Discovering Data using HTTP Responses
In this module, we'll configure Cribl Stream to discover data using HTTP requests' JSON Response body. Common response formats include objects and arrays. Let's explore both.
HTTP Request – Object Response
In this section, we'll obtain a JSON object from a REST API endpoint that will be used for collecting data from the collection endpoint similar to how the JSON Response configuration worked in the last module.
We can pass any attribute from the discovered object to the collector, but in this example we'll continue to use id
.
This is the discovery object we'll be using to collect data:
{
"id": 1
}
You can see the expected discovery output by running the following command in your Sandbox terminal window:
curl -s http://rest-server/discover/object | jq
Navigate back to the REST Collector Source page. From the top nav of your Cribl Stream Sandbox, select Manage > Data > Sources, then select Collectors > REST from the Data Sources page's tiles. Click Add Collector to open the REST > Add Collector modal, which provides the following options and fields.
-
In the Collector ID field, enter
discover_http_object
. -
Expand the Discover accordion header, then from the Discover Type drop-down, select HTTP Request.
-
In the Discover URL field, enter the following URL:
'http://rest-server/discover/object'
-
In the Collect section, configure the Collect URL to reference the
id
value at the end of the URL path.`http://rest-server/collect/object/${id}`
-
At the bottom left, click ► Save & Run. In the Run configuration modal, click Run again.

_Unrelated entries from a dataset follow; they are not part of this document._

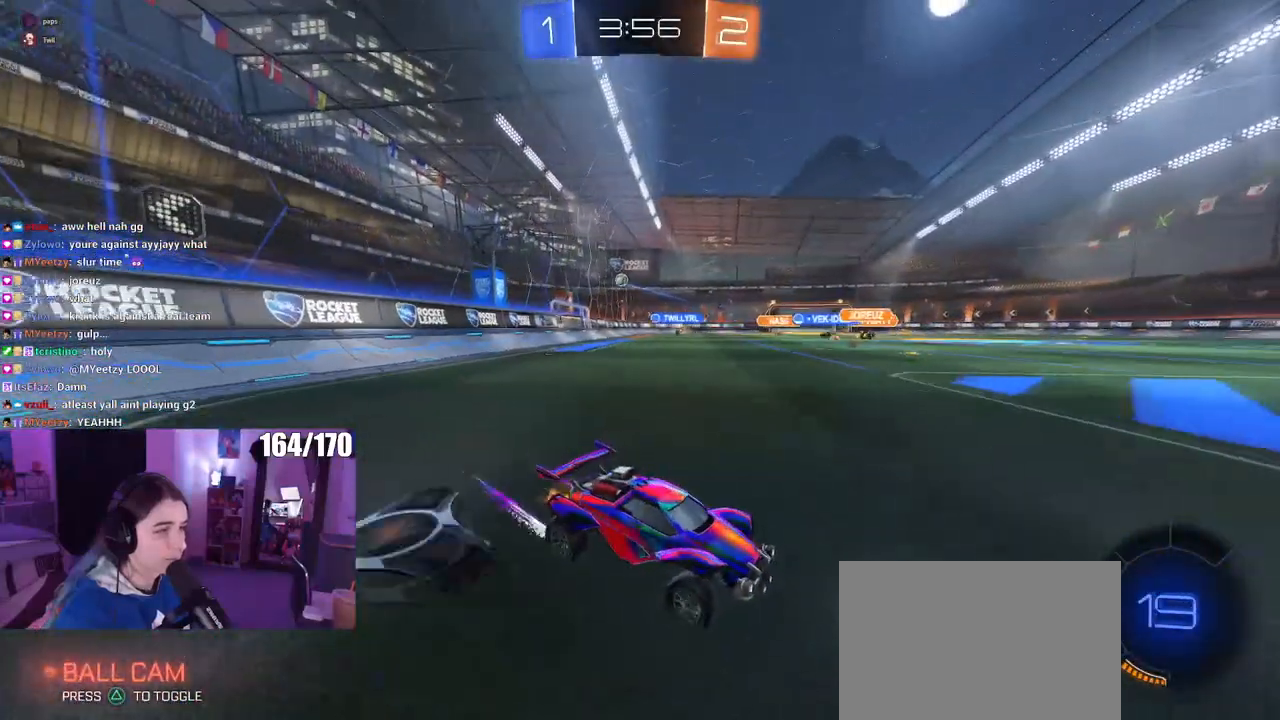
{"buttons": ["R2"], "left_stick": "left", "right_stick": "center", "events": []}
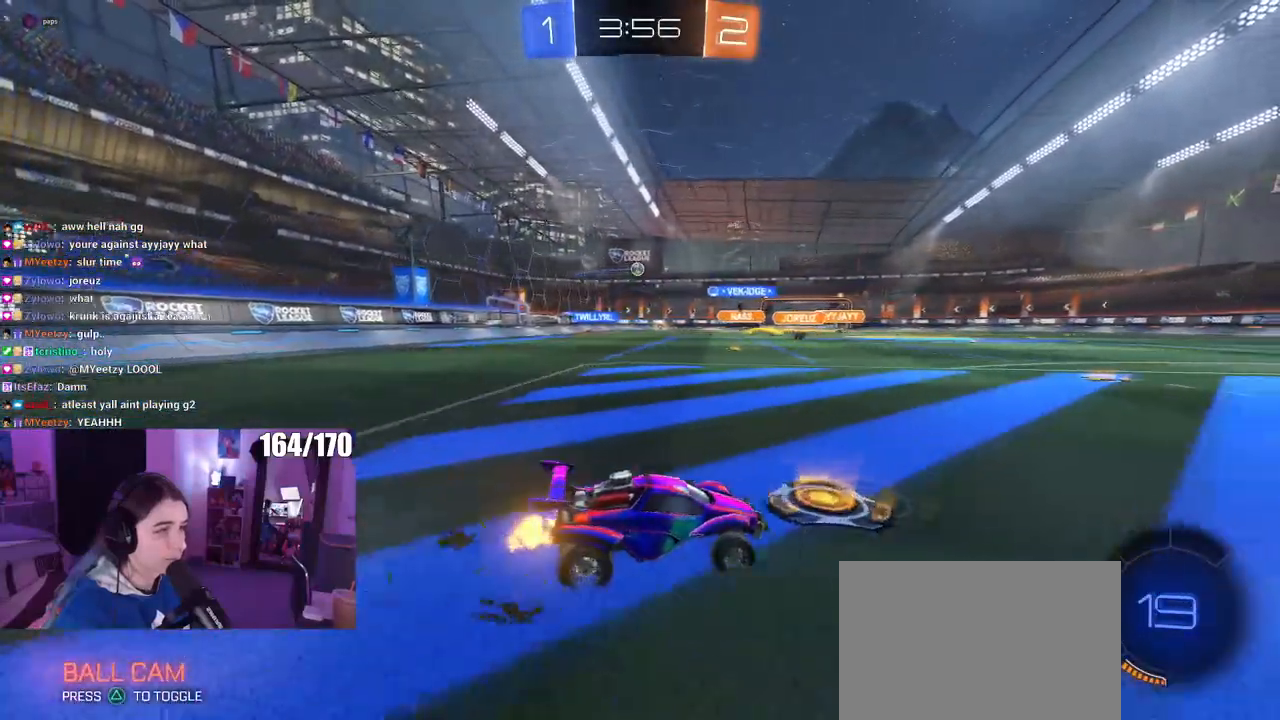
{"buttons": ["R2"], "left_stick": "center", "right_stick": "center", "events": [[484, "left_stick", "center"]]}
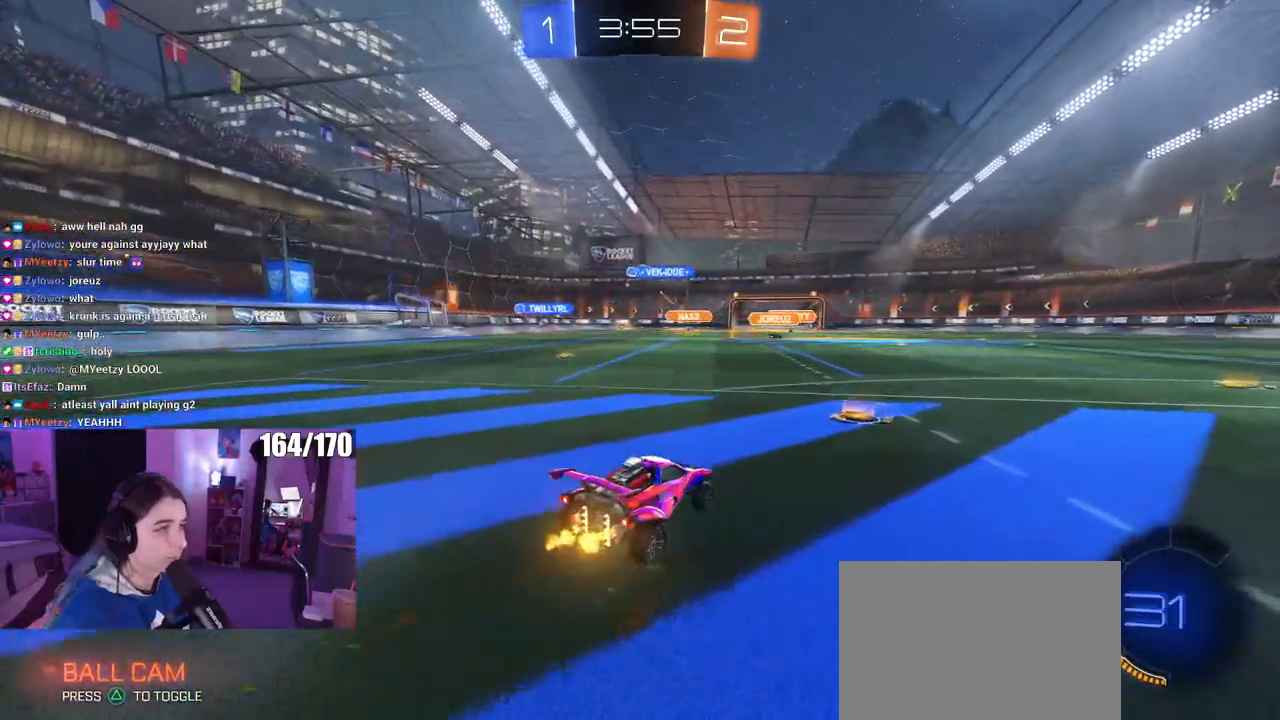
{"buttons": ["R2"], "left_stick": "right", "right_stick": "center", "events": [[34, "left_stick", "right"], [334, "left_stick", "center"], [434, "left_stick", "right"]]}
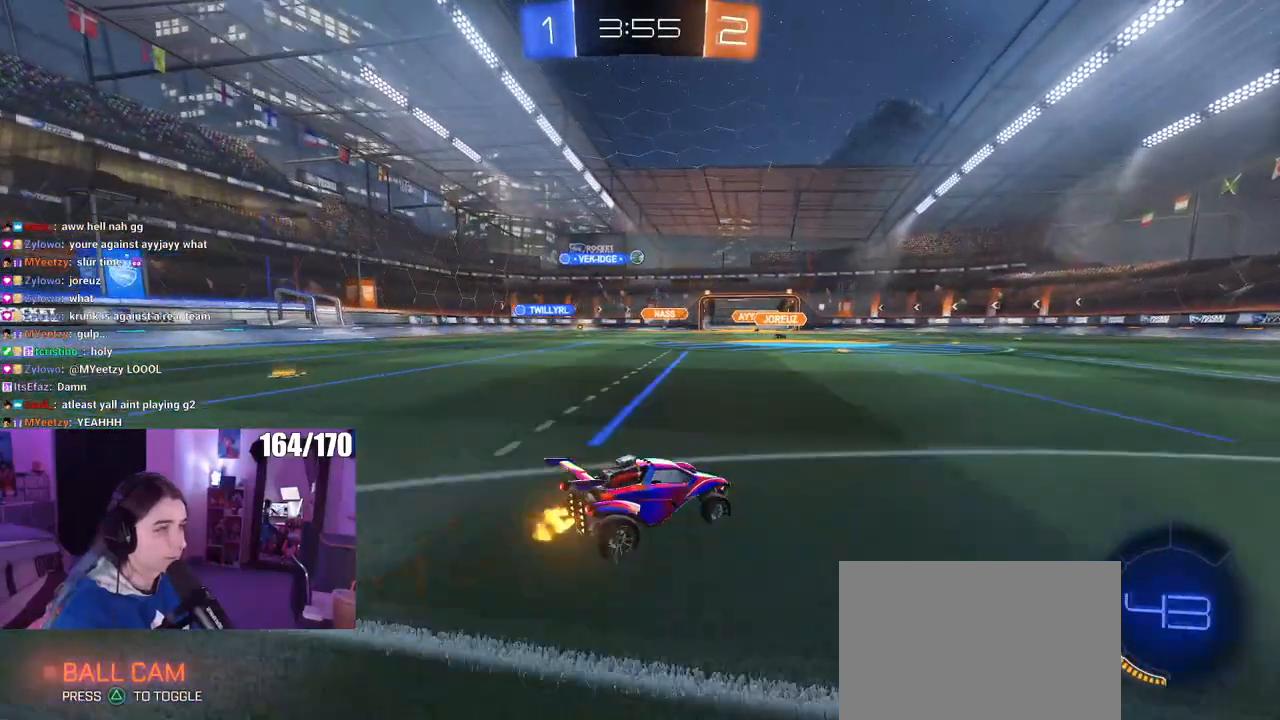
{"buttons": ["R2"], "left_stick": "left", "right_stick": "center", "events": [[100, "left_stick", "center"], [167, "left_stick", "left"], [233, "SQUARE", "down"], [267, "SQUARE", "up"]]}
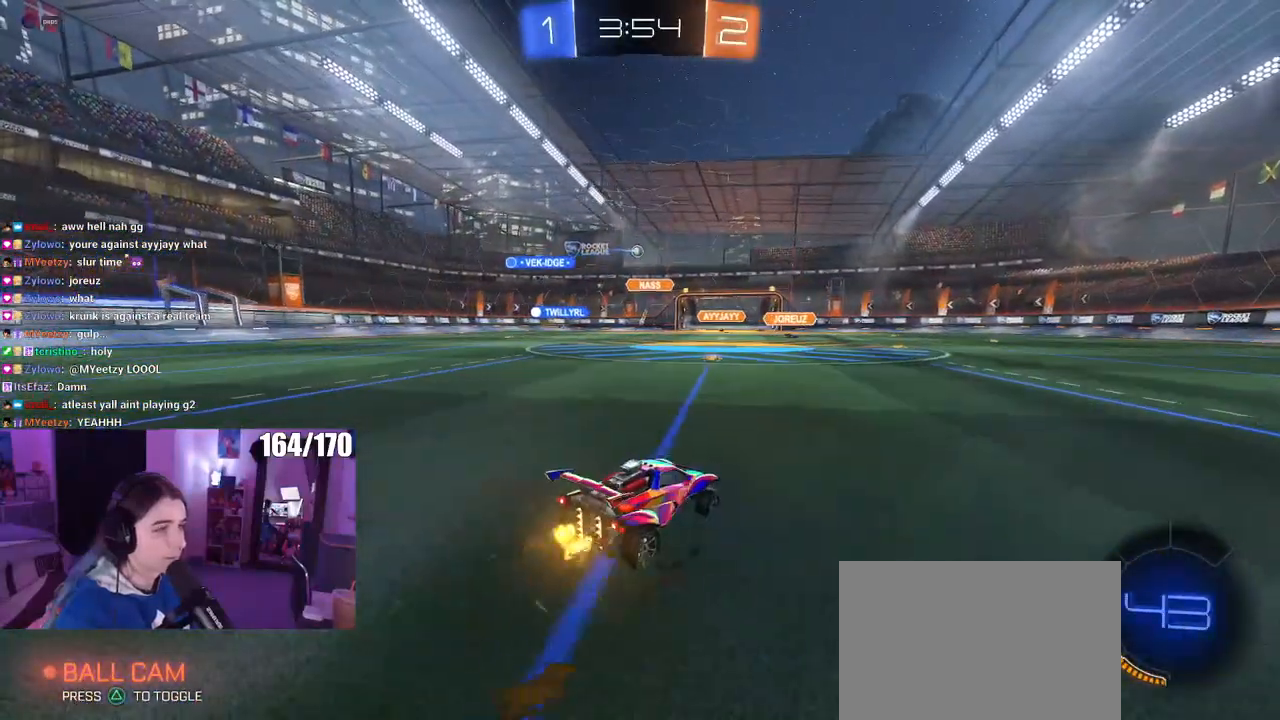
{"buttons": ["R2"], "left_stick": "center", "right_stick": "center", "events": [[334, "left_stick", "center"]]}
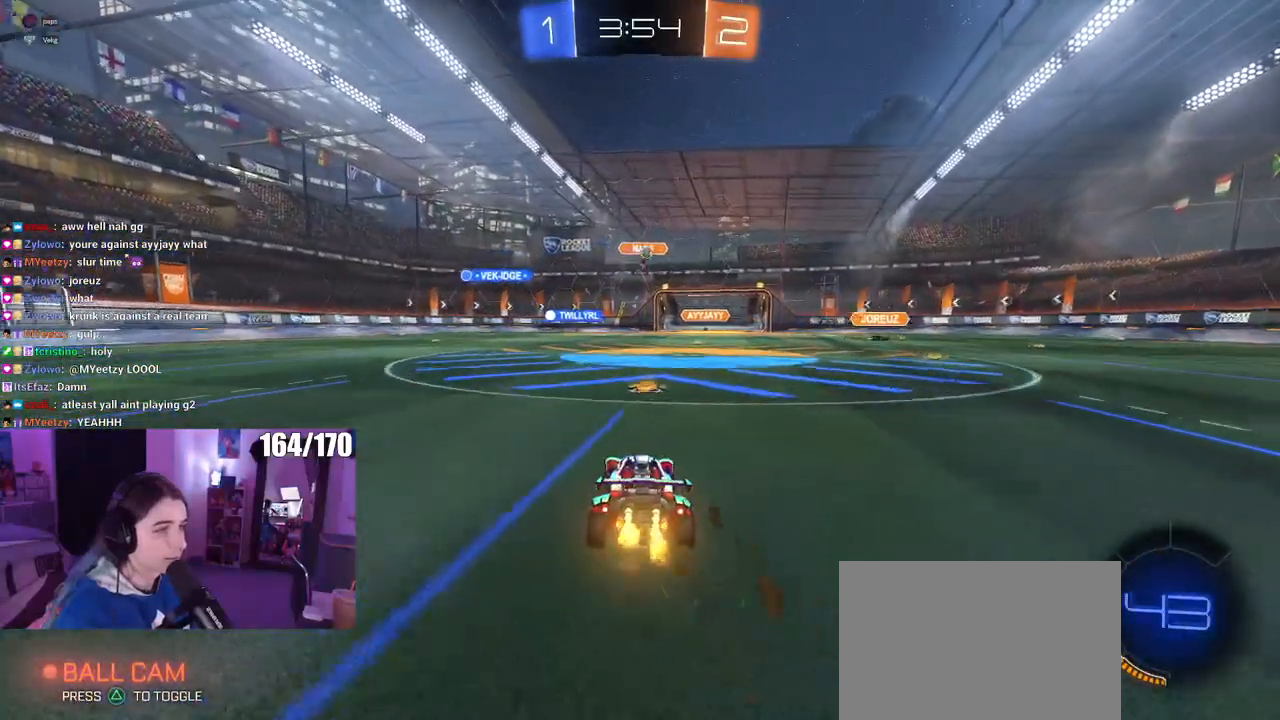
{"buttons": ["R2"], "left_stick": "center", "right_stick": "center", "events": [[50, "left_stick", "right"], [434, "left_stick", "center"]]}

The Preview modal should display a single event:({"item":1}
).
HTTP Request – Array Response
Now, we'll configure the Collector to discover data obtained from a JSON array from the REST API server.
[
{"id": 1},
{"id": 2},
{"id": 3}
]
You can see the expected discovery output by running the following command in your Sandbox terminal window:
curl -s http://rest-server/discover/array | jq
If you want to adjust with the array's length, add a query string parameter size
to the request. E.g.:
curl 'http://rest-server/discover/array?size=5'
Depending on the length you specified, you'll receive a response similar to the following:
[{"id":1},{"id":2},{"id":3},{"id":4},{"id":5}]
In some terminals, you'll need to enclose the URL in quotes, otherwise you'll receive a "no matches found" error.
To proceed, close the Preview modal (if open). Navigate back to the REST Collector Source page. From the top nav of your Cribl Stream Sandbox, select Manage > Data > Sources, then select Collectors > REST from the Data Sources page's tiles. Click Add Collector to open the REST > Add Collector modal, which provides the following options and fields.
-
In the Collector ID field, enter
discover_http_array
. -
Expand the Discover accordion header, then in the Discover Type drop-down, select HTTP Request.
-
Copy and paste the following JSON into the Discover URL field:
`http://rest-server/discover/array`
-
Optionally, you can adjust the size of the discovered array of items. To do so, under the Discover parameters header, click + Add parameter. Enter
size
for the Name of the key-value pair. In the Value field, enter the desired size of the array. -
Now, in the Collect section, configure the Collect URL to reference the
id
value in the URL path.
`http://rest-server/collect/object/${id}`
- At the bottom left, click ► Save & Run. In the Run configuration modal, click Run again.
The Preview modal should display three events. If you configured a different size parameter, the number of events will match the size of your array.
Don't be surprised if the events are not sorted in numerical ascending order. The Workers might pick up tasks out of order. Remember, Workers place discovered tasks into a collection queue, and can then process them in any order.
Exploring Collection Job Results
Close the Preview modal and navigate to the Sources > REST Collector page. (From the top nav of your Cribl Stream Sandbox, select Manage > Data > Sources, then from the Data Sources page's tiles or left nav, select Collectors > REST.)
In the Manage Rest Collectors table, go to the discover_http_array
row. In the Latest Ad Hoc Run column, click the corresponding blue link for the collector.
Note: If you receive a "Failed to find job" error, or the Latest Ad Hoc Run column lists None, re-run the collection job. Click the ► Run button and, in the Run configuration modal, click Run again. Close the Preview modal once it finishes populating.
You can see in this modal information related to the collection job such as the number of tasks run, events discovered and collected. Click on any of the other tabs to see information related to discovery, task log messages, and settings.
Conclusion
You now know how to discover data from a REST API endpoint, and how to use the results to collect data!
In the next module, we'll explore how to handle collecting data from REST APIs that use pagination.